NGAWI — Fenomena percobaan bunuh diri yang kembali terjadi di Jembatan Kendung, Kecamatan Kwadungan, Kabupaten Ngawi, Jawa Timur, menyita perhatian warga dan memunculkan desakan serius kepada pemerintah setempat. Sejak awal tahun 2025, lokasi ini sudah tiga kali dijadikan tempat percobaan bunuh diri, menunjukkan bahwa jembatan yang melintasi Sungai Bengawan Madiun tersebut kini menjadi titik rawan yang memerlukan penanganan segera.
Insiden terbaru berlangsung pada Selasa pagi, 22 Juli 2025. Seorang perempuan berinisial S (53), warga Dusun Nguwin, Desa Mangunharjo, mencoba mengakhiri hidupnya dengan melompat dari jembatan tersebut. Sepeda yang ditinggalkan di pinggir jembatan menimbulkan kecurigaan warga, yang kemudian menyadari keberadaan tubuh S di sungai.
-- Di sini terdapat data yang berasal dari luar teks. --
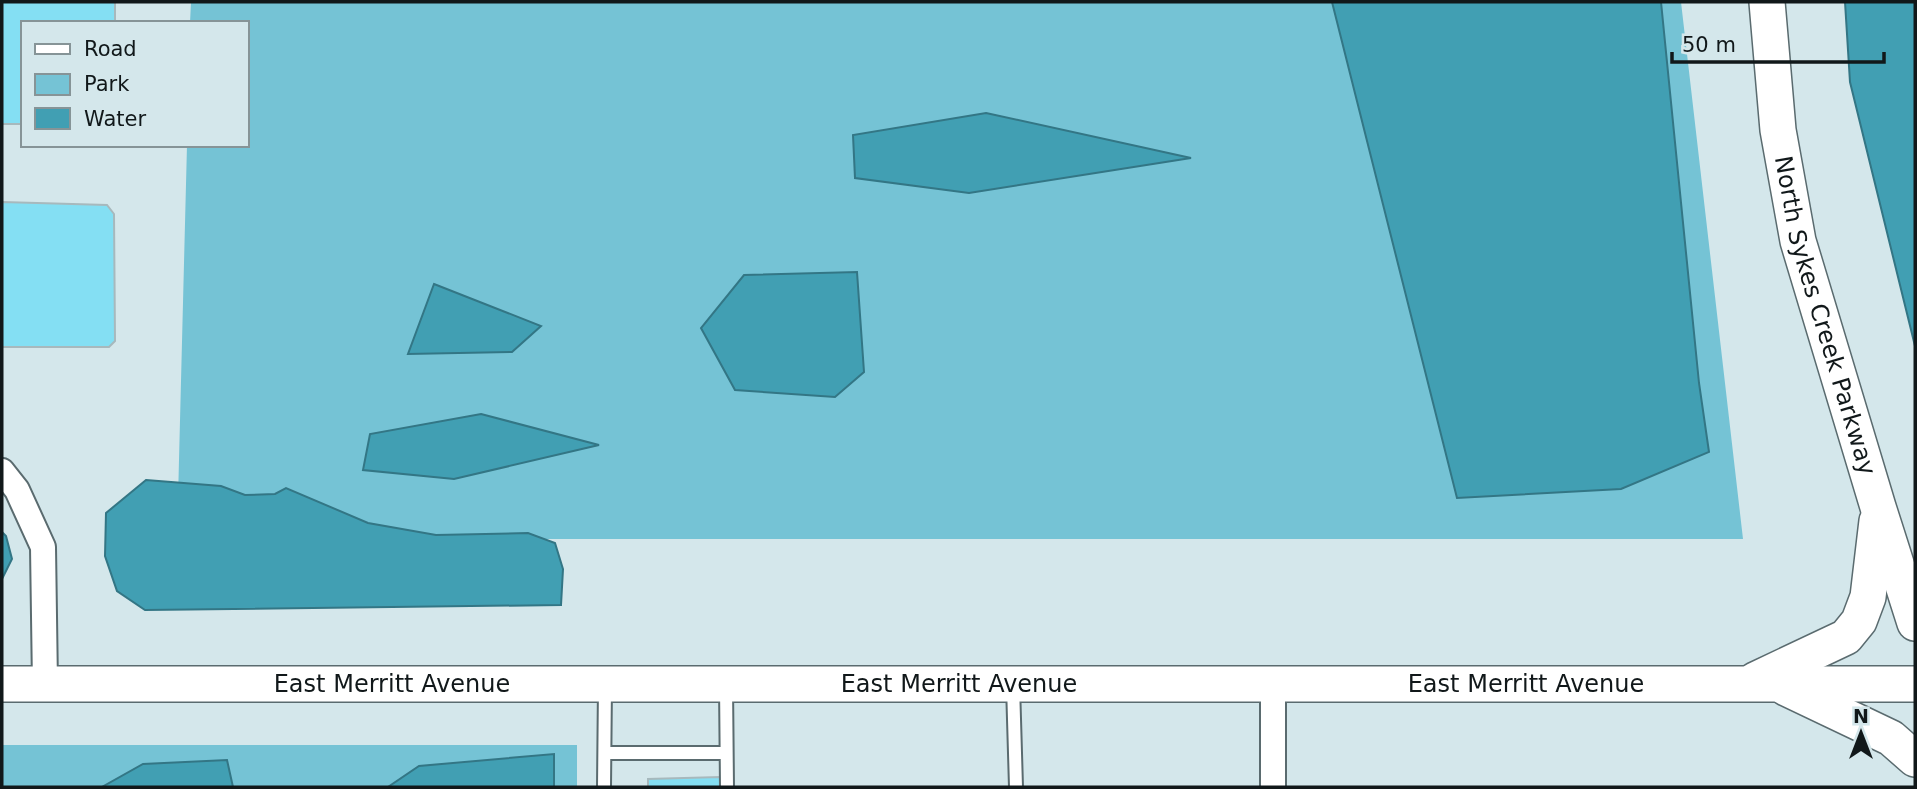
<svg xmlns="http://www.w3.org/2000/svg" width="1917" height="789" font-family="'DejaVu Sans',sans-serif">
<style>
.green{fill:#75c3d5}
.water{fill:#419fb3;stroke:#337685;stroke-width:2}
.building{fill:#84dff3;stroke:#a7b9bd;stroke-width:2}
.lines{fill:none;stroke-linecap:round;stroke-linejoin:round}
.lane-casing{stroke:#5a6b6f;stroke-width:16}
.street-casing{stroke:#5a6b6f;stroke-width:28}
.secondary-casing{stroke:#5a6b6f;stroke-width:38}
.lane{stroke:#fff;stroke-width:12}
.street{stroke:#fff;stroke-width:24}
.secondary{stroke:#fff;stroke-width:35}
.labels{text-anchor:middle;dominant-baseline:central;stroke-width:7;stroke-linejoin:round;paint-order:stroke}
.street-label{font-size:24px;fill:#11181a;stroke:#d4e7eb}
</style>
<rect width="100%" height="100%" fill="#d4e7eb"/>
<!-- green -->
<g class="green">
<path d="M191,2h1490l62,537h-1566l10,-394h60v-122h-57z"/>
<rect x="2" y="745" width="575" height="42"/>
</g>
<!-- water -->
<g class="water">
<path d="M1332,2h329l38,381 10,69 -88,37 -164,9z"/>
<path d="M1845,2h70v344l-65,-264z"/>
<path d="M986,113l205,45 -222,35 -114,-15 -2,-43z"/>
<path d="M857,272l7,100 -29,25 -100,-7 -34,-62 43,-53z"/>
<path d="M434,284l107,42 -29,26 -104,2z"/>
<path d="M481,414l118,31 -145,34 -91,-9 7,-36z"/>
<path d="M146,480l75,6 24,9 30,-1 11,-6 82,35 68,12 92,-2 27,10 8,26 -2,36 -416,5 -28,-19 -12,-35 1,-43z"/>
<path d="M2,532l4,4 6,23 -10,20z"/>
<path d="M554,754v33h-166l31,-21z"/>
<path d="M227,760l6,27h-131l41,-23z"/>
</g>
<!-- building -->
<g class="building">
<path d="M2,2h113v21h-92v101h-21z"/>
<path d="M2,202l105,3 7,9 1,127 -6,6h-107z"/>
<path d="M720,777v10h-72v-8z"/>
</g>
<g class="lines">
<!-- lane casing -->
<g class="lane-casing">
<g id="lane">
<path d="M726,685l1,102"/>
<path d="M1013,685l3,102"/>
<path d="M605,753h121"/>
<path d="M604,787l1,-102"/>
</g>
</g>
<!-- street casing -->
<g class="street-casing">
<g id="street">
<path d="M2,471l15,19 26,57 2,138"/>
<path d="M1273,787v-102"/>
</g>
</g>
<!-- secondary casing -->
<g class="secondary-casing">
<g id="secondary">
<path id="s1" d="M1767,2l11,128 20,111 80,266 37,116"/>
<path d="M1755,680l91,-43 13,-16 9,-24 9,-76"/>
<path id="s2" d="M2,684h1913"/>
<path d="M1786,688l105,50 24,21"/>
</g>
</g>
<!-- lane -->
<use href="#lane" class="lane"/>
<!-- street -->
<use href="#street" class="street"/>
<!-- secondary -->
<use href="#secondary" class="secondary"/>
</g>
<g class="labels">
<!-- street labels -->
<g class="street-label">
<text stroke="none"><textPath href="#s1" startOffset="320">North Sykes Creek Parkway</textPath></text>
<text stroke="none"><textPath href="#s2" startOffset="1524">East Merritt Avenue</textPath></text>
<text stroke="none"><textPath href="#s2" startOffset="390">East Merritt Avenue</textPath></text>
<text stroke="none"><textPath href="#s2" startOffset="957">East Merritt Avenue</textPath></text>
</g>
</g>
<!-- border -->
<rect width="1917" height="789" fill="none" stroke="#11181a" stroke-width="7"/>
<!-- legend -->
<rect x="21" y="21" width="228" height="126" fill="#d4e7eb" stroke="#869497" stroke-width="2"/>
<rect x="35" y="44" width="35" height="10" fill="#ffffff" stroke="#869497" stroke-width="2"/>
<text x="84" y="56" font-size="21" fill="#11181a">Road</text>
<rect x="35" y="74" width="35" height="21" fill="#75c3d5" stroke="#869497" stroke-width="2"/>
<text x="84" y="91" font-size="21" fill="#11181a">Park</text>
<rect x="35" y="108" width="35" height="21" fill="#419fb3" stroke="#869497" stroke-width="2"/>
<text x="84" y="126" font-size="21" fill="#11181a">Water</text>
<!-- north arrow -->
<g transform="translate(1861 733)" stroke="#d4e7eb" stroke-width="5" paint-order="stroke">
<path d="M0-5L12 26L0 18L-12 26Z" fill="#11181a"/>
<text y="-10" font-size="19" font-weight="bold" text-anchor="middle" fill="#11181a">N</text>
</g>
<!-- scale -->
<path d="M1672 52v10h212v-10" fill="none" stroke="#11181a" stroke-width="3.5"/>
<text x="1682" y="52" font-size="21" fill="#11181a" stroke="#d4e7eb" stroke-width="5" paint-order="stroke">50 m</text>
</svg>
Tubuh S sempat terlihat muncul dan tenggelam di air sungai yang kala itu sedang tenang. Warga yang berada di sekitar lokasi segera memberikan pertolongan. Korban akhirnya berhasil diselamatkan dan dilarikan ke rumah sakit dalam kondisi lemah.
Menurut penuturan sejumlah warga, aksi nekat S diduga dipicu oleh tekanan ekonomi dan kondisi rumah tangga yang berat. Suaminya tengah menderita sakit parah dan membutuhkan tindakan operasi, sementara S hanya bekerja sebagai buruh tani musiman.
“Kondisi ekonominya memang sulit. Dia teman saya waktu buruh panen padi. Suaminya sekarang sakit dan butuh dioperasi,” ujar Satiman, warga Desa Kendung, yang mengenal korban secara pribadi.
Sebelum kejadian, S sempat mengunjungi rumah orang tuanya di Magetan untuk mencari bantuan. Namun, ia kembali ke Ngawi tanpa memberi kabar. Pihak keluarga baru mengetahui kejadiannya setelah tubuh S ditemukan di aliran sungai.
“Ibunya sempat mencarinya ke rumah di Nguwin, tapi nggak ketemu. Ternyata dia sudah lompat dari Jembatan Kendung,” tambah Satiman.
Rangkaian insiden ini memicu kekhawatiran warga sekitar. Mereka menilai, selain faktor sosial, minimnya infrastruktur pengaman di Jembatan Kendung turut memperbesar risiko. Selama ini, jembatan tersebut tidak memiliki pagar pembatas di sisi kiri-kanan, serta hanya dilengkapi satu lampu penerangan di bagian tengah.
“Selama ini tidak ada pagar pembatas. Malam juga gelap, hanya ada satu lampu di tengah jembatan. Kami minta perhatian pemerintah,” kata Satiman lagi, menyuarakan aspirasi masyarakat sekitar.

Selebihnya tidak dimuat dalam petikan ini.